COVID-19: Prisoners 'forgotten victims' of the pandemic - New Report
More than 11 million people imprisoned globally, prisons becoming hotbeds for virus
In many countries, prisons have resorted to excessive and abusive confinement
Amnesty urges countries to prioritise prisoners in national vaccination plans
‘A failure to prioritise the health of people in detention will have catastrophic consequences’ - Netsanet Belay
Prisoners have been forgotten during the COVID-19 pandemic, with control measures leading to serious human rights violations in prisons around the world, according to a new report from Amnesty International
The report, Forgotten Behind Bars: COVID-19 and Prisons, warns that with more than 11 million people imprisoned globally, prisons risk becoming hotbeds for the virus.
Amnesty is calling for the millions of people languishing in overcrowded cells to be included in national vaccination rollouts.
Many inmates struggle to access soap, proper sanitation, or personal protective equipment (PPE), while physical distancing is difficult or impossible, and only limited healthcare is available.
Netsanet Belay, Amnesty International’s Research and Advocacy Director, said:
“As COVID-19 continues to rip through prisons across the world, measures introduced by governments to prevent the spread of the disease have led to human rights violations, including the use of excessive solitary confinement to aid social distancing and inadequate measures to reduce the detrimental effects of isolation.
“Prisons are some of the most at-risk settings for COVID-19 outbreaks and we cannot neglect the right to health of people in prisons any longer. Lack of clarity about vaccination plans, policies and treatment of incarcerated populations is a pressing, global concern. As vaccine roll-out strategies take shape, a failure to prioritise the health of people in detention will have catastrophic consequences for prisoners, their families and the public health care system.
“No matter who you are, or where you are, people deserve access to face masks, adequate quantities of soap, sanitising items and clean running water. In prisons especially, PPE needs to be provided free of charge and governments need to increase access to COVID-19 testing and treatments to prevent and manage potential outbreaks.”
The full scale of COVID-19 infections and related deaths in prisons is hard to assess as many governments have consistently failed to publicly provide up-to-date, reliable information. However, available data points to worrying patterns of COVID-19 infections in prisons across the world. And as vaccine roll-out strategies and plans take shape, many governments remain silent on their plans to vaccinate prisoners who are at highest risk.
Overcrowding is widely recognised as one of the most serious problems facing prison systems today. Around 102 countries have reported prison occupancy levels of over 110%, with a significant proportion of prisoners charged with, or convicted of, non-violent crimes.
Though steps have been taken to release eligible prisoners, Amnesty’s research indicates that current release rates are insufficient to address the huge risk posed by the virus.

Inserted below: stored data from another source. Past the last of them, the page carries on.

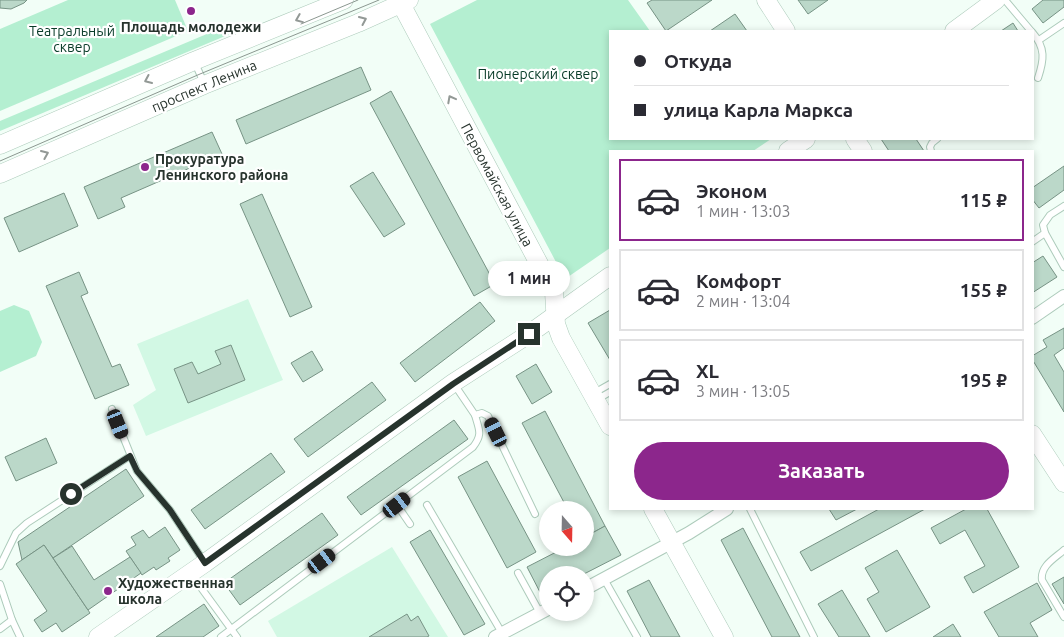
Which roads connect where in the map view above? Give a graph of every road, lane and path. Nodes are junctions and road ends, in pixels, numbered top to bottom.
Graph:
1 (344, 0) edge
2 (766, 0) edge
3 (996, 0) edge
4 (1005, 0) edge
5 (403, 1) edge
6 (1064, 23) edge
7 (785, 30) edge
8 (955, 30) edge
9 (1030, 30) edge
10 (1034, 34) edge
11 (1039, 40) junction
12 (194, 61) junction
13 (1038, 78) dead end
14 (204, 85) junction
15 (804, 140) edge
16 (0, 145) edge
17 (790, 150) edge
18 (0, 174) edge
19 (1064, 206) edge
20 (1045, 233) junction
21 (1034, 241) edge
22 (1064, 267) edge
23 (609, 277) edge
24 (1064, 296) edge
25 (556, 315) junction
26 (1034, 317) edge
27 (453, 384) junction
28 (609, 385) edge
29 (600, 395) edge
30 (112, 409) dead end
31 (476, 414) junction
32 (609, 423) edge
33 (1034, 437) edge
34 (130, 456) junction
35 (1063, 481) edge
36 (397, 505) junction
37 (427, 505) dead end
38 (654, 510) edge
39 (725, 510) edge
40 (750, 510) edge
41 (536, 514) dead end
42 (410, 524) dead end
43 (672, 542) junction
44 (1064, 550) edge
45 (205, 563) junction
46 (0, 566) edge
47 (190, 573) junction
48 (518, 573) dead end
49 (604, 579) junction
50 (0, 584) edge
51 (594, 584) edge
52 (539, 604) edge
53 (539, 614) edge
54 (1064, 617) edge
55 (12, 620) junction
56 (0, 629) edge
57 (231, 629) junction
58 (498, 635) edge
59 (20, 637) edge
60 (98, 637) edge
61 (221, 637) edge
62 (237, 637) edge
63 (637, 637) edge
64 (724, 637) edge
65 (814, 637) edge

1 -> 12 street, проспект Ленина
2 - 7 street
3 - 8 street
4 - 9 lane
14 -> 5 street, проспект Ленина
25 -> 5 street, Первомайская улица
6 - 11 lane
10 - 11 lane
11 - 13 lane
12 - 14 lane
12 -> 16 street, проспект Ленина
18 -> 14 street, проспект Ленина
15 - 17 street
19 - 20 lane
20 - 21 lane
20 - 22 lane
23 - 25 street
24 - 26 street
25 - 27 street
25 - 29 street, Первомайская улица
27 - 31 lane
27 - 45 street
28 - 29 lane
29 - 32 street, Первомайская улица
30 - 34 lane
31 - 36 lane
31 - 41 lane
33 - 35 street
34 - 45 lane
34 - 46 lane
36 - 42 lane
36 - 57 lane
37 - 58 lane
38 - 43 street
39 - 43 street
40 - 65 lane
43 - 49 street
43 - 64 street
44 - 54 lane
45 - 47 street
47 - 57 lane
47 - 60 street
48 - 52 lane
49 - 51 street
49 - 63 lane
50 - 55 lane
53 - 58 street
55 - 56 lane
55 - 59 lane
57 - 61 lane
57 - 62 lane

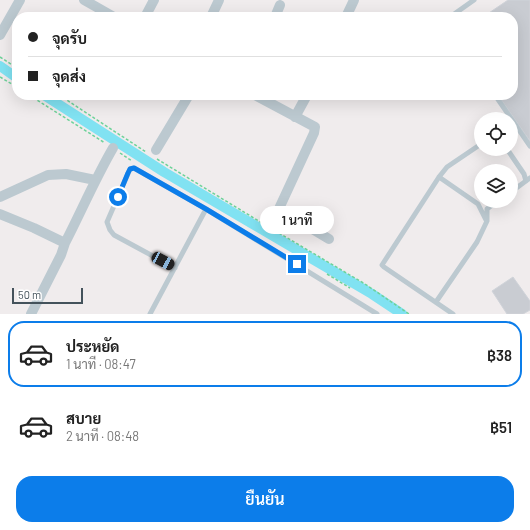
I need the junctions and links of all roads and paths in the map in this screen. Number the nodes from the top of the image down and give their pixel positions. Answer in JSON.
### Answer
{"nodes":[{"id":1,"x":20,"y":0,"type":"edge"},
{"id":2,"x":84,"y":0,"type":"edge"},
{"id":3,"x":154,"y":0,"type":"edge"},
{"id":4,"x":219,"y":0,"type":"edge"},
{"id":5,"x":354,"y":0,"type":"edge"},
{"id":6,"x":474,"y":0,"type":"edge"},
{"id":7,"x":95,"y":2,"type":"edge"},
{"id":8,"x":280,"y":5,"type":"dead end"},
{"id":9,"x":13,"y":12,"type":"edge"},
{"id":10,"x":108,"y":12,"type":"edge"},
{"id":11,"x":148,"y":12,"type":"edge"},
{"id":12,"x":213,"y":12,"type":"edge"},
{"id":13,"x":276,"y":12,"type":"edge"},
{"id":14,"x":348,"y":12,"type":"edge"},
{"id":15,"x":457,"y":12,"type":"edge"},
{"id":16,"x":12,"y":14,"type":"edge"},
{"id":17,"x":0,"y":35,"type":"edge"},
{"id":18,"x":0,"y":57,"type":"edge"},
{"id":19,"x":12,"y":65,"type":"edge"},
{"id":20,"x":0,"y":77,"type":"edge"},
{"id":21,"x":12,"y":84,"type":"edge"},
{"id":22,"x":67,"y":100,"type":"edge"},
{"id":23,"x":186,"y":100,"type":"edge"},
{"id":24,"x":264,"y":100,"type":"edge"},
{"id":25,"x":304,"y":100,"type":"edge"},
{"id":26,"x":498,"y":100,"type":"edge"},
{"id":27,"x":295,"y":117,"type":"junction"},
{"id":28,"x":530,"y":146,"type":"edge"},
{"id":29,"x":113,"y":148,"type":"dead end"},
{"id":30,"x":474,"y":149,"type":"edge"},
{"id":31,"x":156,"y":150,"type":"dead end"},
{"id":32,"x":512,"y":156,"type":"edge"},
{"id":33,"x":439,"y":177,"type":"junction"},
{"id":34,"x":95,"y":180,"type":"junction"},
{"id":35,"x":528,"y":180,"type":"edge"},
{"id":36,"x":518,"y":187,"type":"edge"},
{"id":37,"x":0,"y":197,"type":"edge"},
{"id":38,"x":488,"y":208,"type":"edge"},
{"id":39,"x":206,"y":209,"type":"junction"},
{"id":40,"x":279,"y":209,"type":"junction"},
{"id":41,"x":0,"y":214,"type":"edge"},
{"id":42,"x":487,"y":221,"type":"junction"},
{"id":43,"x":270,"y":228,"type":"junction"},
{"id":44,"x":330,"y":239,"type":"dead end"},
{"id":45,"x":65,"y":243,"type":"junction"},
{"id":46,"x":175,"y":268,"type":"junction"},
{"id":47,"x":436,"y":302,"type":"junction"},
{"id":48,"x":31,"y":314,"type":"edge"},
{"id":49,"x":150,"y":314,"type":"edge"},
{"id":50,"x":377,"y":314,"type":"edge"},
{"id":51,"x":409,"y":314,"type":"edge"},
{"id":52,"x":453,"y":314,"type":"edge"}],
"edges":[{"from":1,"to":9,"type":"street"},
{"from":2,"to":7,"type":"street"},
{"from":3,"to":11,"type":"street"},
{"from":4,"to":12,"type":"street"},
{"from":5,"to":14,"type":"street"},
{"from":6,"to":15,"type":"lane"},
{"from":7,"to":10,"type":"street"},
{"from":8,"to":13,"type":"street"},
{"from":16,"to":17,"type":"street"},
{"from":18,"to":19,"type":"path"},
{"from":20,"to":21,"type":"path"},
{"from":22,"to":43,"type":"path"},
{"from":23,"to":31,"type":"street"},
{"from":24,"to":27,"type":"street"},
{"from":25,"to":27,"type":"street"},
{"from":26,"to":28,"type":"lane"},
{"from":27,"to":40,"type":"street"},
{"from":29,"to":34,"type":"street"},
{"from":30,"to":33,"type":"lane"},
{"from":32,"to":35,"type":"lane"},
{"from":33,"to":42,"type":"lane"},
{"from":33,"to":47,"type":"lane"},
{"from":34,"to":37,"type":"street"},
{"from":34,"to":45,"type":"street"},
{"from":35,"to":36,"type":"lane"},
{"from":38,"to":42,"type":"lane"},
{"from":39,"to":46,"type":"lane"},
{"from":39,"to":46,"type":"lane"},
{"from":39,"to":50,"type":"lane"},
{"from":40,"to":43,"type":"street"},
{"from":40,"to":44,"type":"street"},
{"from":41,"to":45,"type":"street"},
{"from":42,"to":47,"type":"lane"},
{"from":43,"to":51,"type":"path"},
{"from":45,"to":48,"type":"street"},
{"from":46,"to":49,"type":"lane"},
{"from":47,"to":52,"type":"lane"}]}
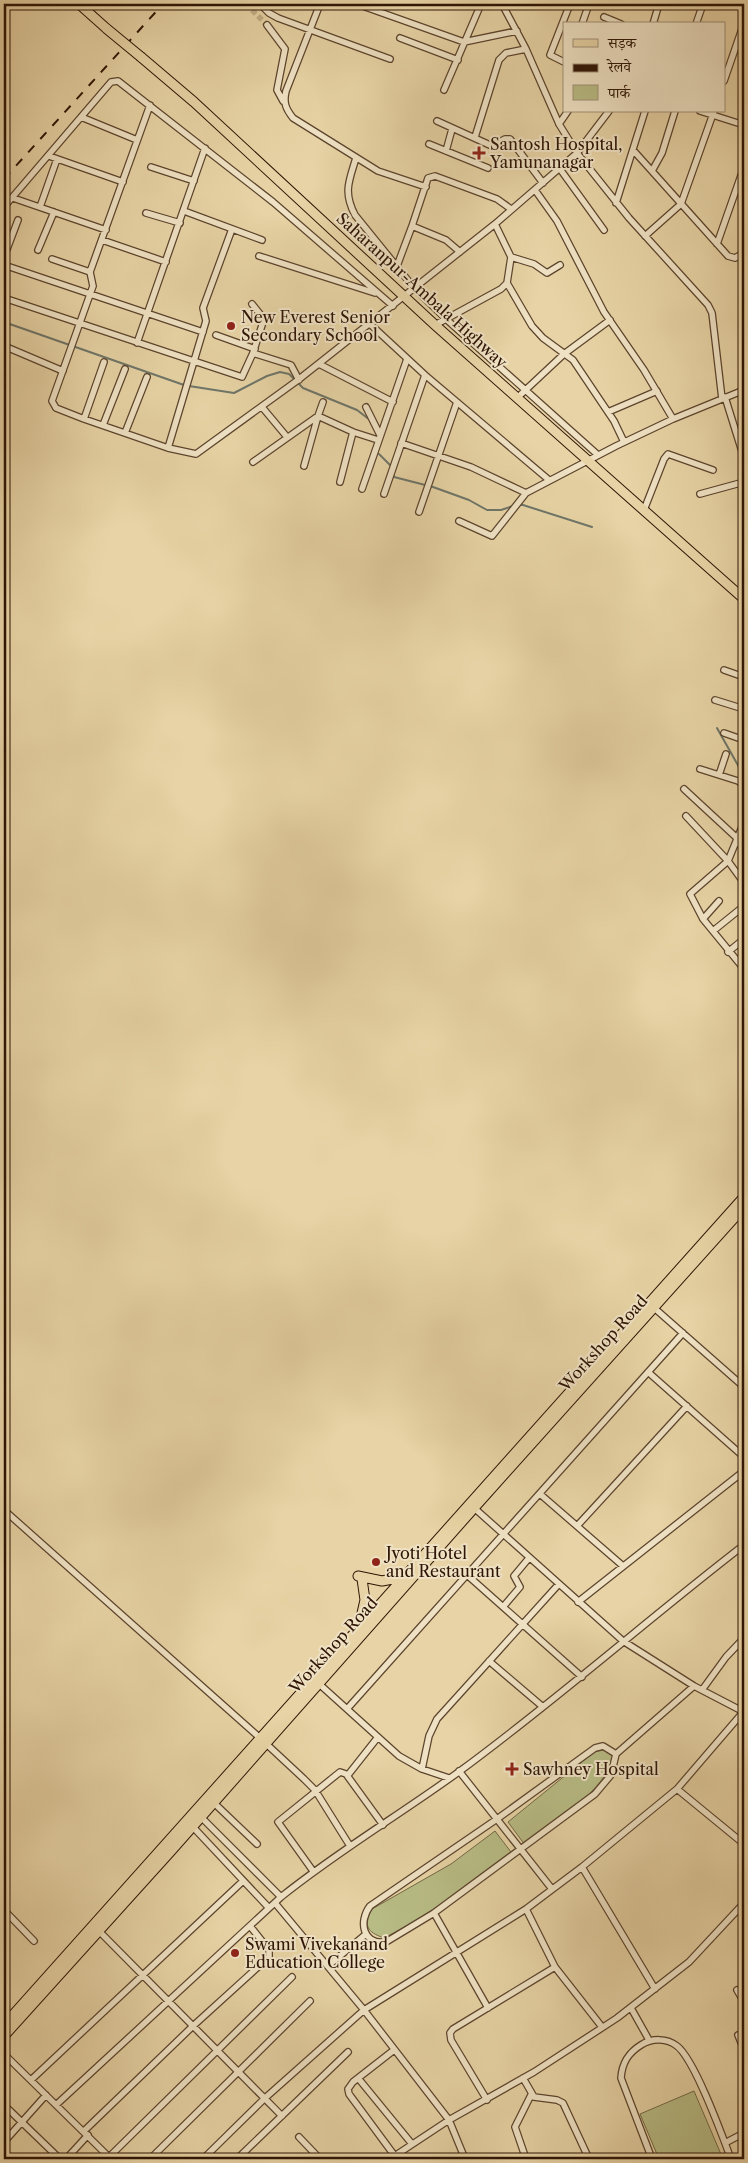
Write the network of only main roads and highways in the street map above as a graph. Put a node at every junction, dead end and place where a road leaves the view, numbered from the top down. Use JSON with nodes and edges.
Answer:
{"nodes":[{"id":1,"x":79,"y":4,"type":"edge"},
{"id":2,"x":744,"y":599,"type":"edge"},
{"id":3,"x":744,"y":1197,"type":"edge"},
{"id":4,"x":744,"y":1207,"type":"edge"},
{"id":5,"x":652,"y":1306,"type":"junction"},
{"id":6,"x":471,"y":1506,"type":"junction"},
{"id":7,"x":404,"y":1577,"type":"junction"},
{"id":8,"x":358,"y":1628,"type":"junction"},
{"id":9,"x":316,"y":1681,"type":"junction"},
{"id":10,"x":263,"y":1741,"type":"junction"},
{"id":11,"x":96,"y":1928,"type":"junction"},
{"id":12,"x":4,"y":2024,"type":"edge"},
{"id":13,"x":4,"y":2036,"type":"edge"}],
"edges":[{"from":1,"to":2,"type":"main road","name":"Saharanpur-Ambala Highway","bridge":true},
{"from":3,"to":5,"type":"main road","name":"Workshop Road"},
{"from":4,"to":5,"type":"main road","name":"Workshop Road"},
{"from":5,"to":6,"type":"main road","name":"Workshop Road"},
{"from":6,"to":7,"type":"main road","name":"Workshop Road"},
{"from":6,"to":9,"type":"main road","name":"Workshop Road"},
{"from":7,"to":8,"type":"main road","name":"Workshop Road"},
{"from":7,"to":8,"type":"main road"},
{"from":8,"to":9,"type":"main road","name":"Workshop Road"},
{"from":9,"to":10,"type":"main road","name":"Workshop Road"},
{"from":10,"to":11,"type":"main road","name":"Workshop Road"},
{"from":10,"to":11,"type":"main road","name":"Workshop Road"},
{"from":11,"to":12,"type":"main road","name":"Workshop Road"},
{"from":11,"to":13,"type":"main road","name":"Workshop Road"}]}
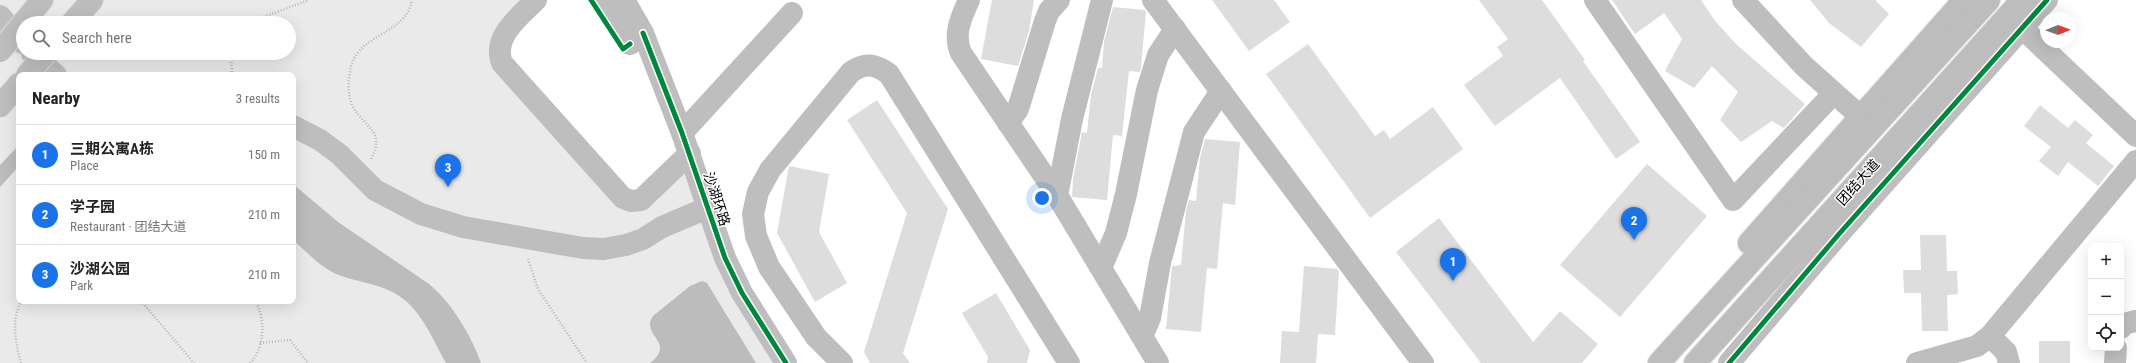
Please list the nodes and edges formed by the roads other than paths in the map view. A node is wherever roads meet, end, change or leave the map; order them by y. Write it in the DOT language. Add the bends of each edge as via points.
graph roads {
  1 [pos="42,0"];
  2 [pos="92,0"];
  3 [pos="536,0"];
  4 [pos="602,0"];
  5 [pos="624,0"];
  6 [pos="969,0"];
  7 [pos="1059,0"];
  8 [pos="1102,0"];
  9 [pos="1154,0"];
  10 [pos="1595,0"];
  11 [pos="1743,0"];
  12 [pos="1964,0"];
  13 [pos="1989,0"];
  14 [pos="2004,0"];
  15 [pos="2022,0"];
  16 [pos="2047,0"];
  17 [pos="792,13"];
  18 [pos="0,16"];
  19 [pos="29,16"];
  20 [pos="78,16"];
  21 [pos="2022,28"];
  22 [pos="1175,29"];
  23 [pos="16,32"];
  24 [pos="643,33"];
  25 [pos="16,35"];
  26 [pos="0,51"];
  27 [pos="40,60"];
  28 [pos="40,60"];
  29 [pos="30,72"];
  30 [pos="53,72"];
  31 [pos="16,87"];
  32 [pos="1221,91"];
  33 [pos="1834,93"];
  34 [pos="0,106"];
  35 [pos="1861,117"];
  36 [pos="1008,123"];
  37 [pos="296,128"];
  38 [pos="682,133"];
  39 [pos="2136,136"];
  40 [pos="690,153"];
  41 [pos="2136,162"];
  42 [pos="1057,196"];
  43 [pos="707,208"];
  44 [pos="1101,268"];
  45 [pos="2136,320"];
  46 [pos="2124,324"];
  47 [pos="1142,336"];
  48 [pos="1990,336"];
  49 [pos="2116,351"];
  50 [pos="1663,359"];
  51 [pos="786,363"];
  52 [pos="842,363"];
  53 [pos="1069,363"];
  54 [pos="1158,363"];
  55 [pos="1423,363"];
  56 [pos="1645,363"];
  57 [pos="1690,363"];
  58 [pos="1694,363"];
  59 [pos="1730,363"];
  60 [pos="1917,363"];
  61 [pos="2009,363"];
  62 [pos="2115,363"];
  1 -- 19 [label="main road"];
  2 -- 20 [label="main road"];
  3 -- 40 [label="street" via="502,38 499,51 502,63 623,198 631,201 641,200"];
  4 -- 24 [label="street" via="630,44"];
  5 -- 24 [label="street, 沙湖环路"];
  6 -- 36 [label="street" via="960,19 958,46"];
  7 -- 36 [label="street" via="1049,11 1018,109"];
  8 -- 42 [label="street" via="1072,119"];
  9 -- 22 [label="street"];
  10 -- 33 [label="street" via="1733,200"];
  11 -- 33 [label="street" via="1804,66"];
  12 -- 35 [label="main road"];
  13 -- 50 [label="main road"];
  14 -- 57 [label="main road" via="1715,318"];
  15 -- 58 [label="main road, 团结大道"];
  16 -- 21 [label="street"];
  17 -- 38 [label="street"];
  18 -- 25 [label="street"];
  21 -- 39 [label="street"];
  21 -- 59 [label="street" via="1839,234"];
  22 -- 32 [label="street"];
  22 -- 44 [label="street" via="1158,55 1147,90 1116,233"];
  23 -- 26 [label="main road, bridge"];
  24 -- 38 [label="street, 沙湖环路"];
  27 -- 30 [label="street"];
  28 -- 29 [label="main road, bridge"];
  31 -- 34 [label="main road"];
  32 -- 47 [label="street" via="1194,132 1160,263 1150,318"];
  32 -- 55 [label="street"];
  33 -- 35 [label="street"];
  35 -- 56 [label="main road" via="1658,345"];
  36 -- 42 [label="street"];
  37 -- 43 [label="street" via="339,154 375,190 434,219 463,227 583,248 615,248 643,239 662,227"];
  38 -- 40 [label="street, 沙湖环路"];
  40 -- 43 [label="street, 沙湖环路"];
  41 -- 48 [label="street"];
  42 -- 44 [label="street"];
  43 -- 51 [label="street, 沙湖环路" via="725,258 742,293"];
  44 -- 47 [label="street"];
  45 -- 46 [label="street"];
  47 -- 54 [label="street"];
  48 -- 60 [label="street" via="1978,346"];
  48 -- 61 [label="street" via="2006,352"];
  49 -- 62 [label="street"];
  52 -- 53 [label="street" via="816,337 769,267 756,236 753,214 758,192 770,170 851,72 858,67 874,65 889,74"];
}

Many countries with dangerously high levels of prison overcrowding - such as Bulgaria, Egypt, the Democratic Republic of the Congo and Nepal - have failed to address concerns over COVID-19 outbreaks. In other countries, such as Iran and Turkey, hundreds of prisoners detained arbitrarily, including human rights defenders, were excluded from COVID-19-related releases.
Underinvestment and neglect
COVID-19 has also laid bare the years of underinvestment and neglect of health services in prisons. Many countries have been unable or unwilling to cope with the increased need for preventive health measures and medical services for prisoners. During the early stages of the pandemic, Amnesty found prisoners in many countries were unable to get a COVID-19 test due to shortages, while some detainees in Iran and Turkey were arbitrarily denied medical treatment.
Countries including the USA, France, Cambodia, Pakistan, Sri Lanka, and Togo were also unable to put in place adequate preventive and protective measures in prisons to curb the spread of COVID-19.
Isolation and quarantine
Many countries have resorted to dangerous measures including excessive and abusive confinement and quarantining measures to tackle the COVID-19 crisis, leading to serious human rights violations. In Argentina and the UK, detainees were put in isolation for up to 23 hours per day, often for weeks or months at a time.
Some COVID-19-related lockdown measures in prisons also impacted family visits, increasing the risks to detainees’ mental and physical wellbeing. In some instances, these sparked widespread protests and unrest in prisons, to which the authorities often responded with excessive force.
Prioritising vaccination of people in detention
At least 71 countries have now put in place a vaccination policy for at least one clinically vulnerable group. While some of these countries have included prison populations and staff among the priority groups to receive vaccines, Amnesty’s research found that many others, including higher-income countries, are either silent or remain unclear on their plans.
Amnesty, as part of its wider ‘Fair Shot’ vaccine campaign, is calling on states not to discriminate against those held in detention when developing vaccination policies and plans. It also urges countries to prioritise prisoners in national vaccination plans, particularly given that their confined conditions do not allow them to physically distance, and ensure that those at particularly high risk of COVID-19 - such as older prisoners and those with chronic health conditions - are prioritised for vaccination with comparative groups in the general population.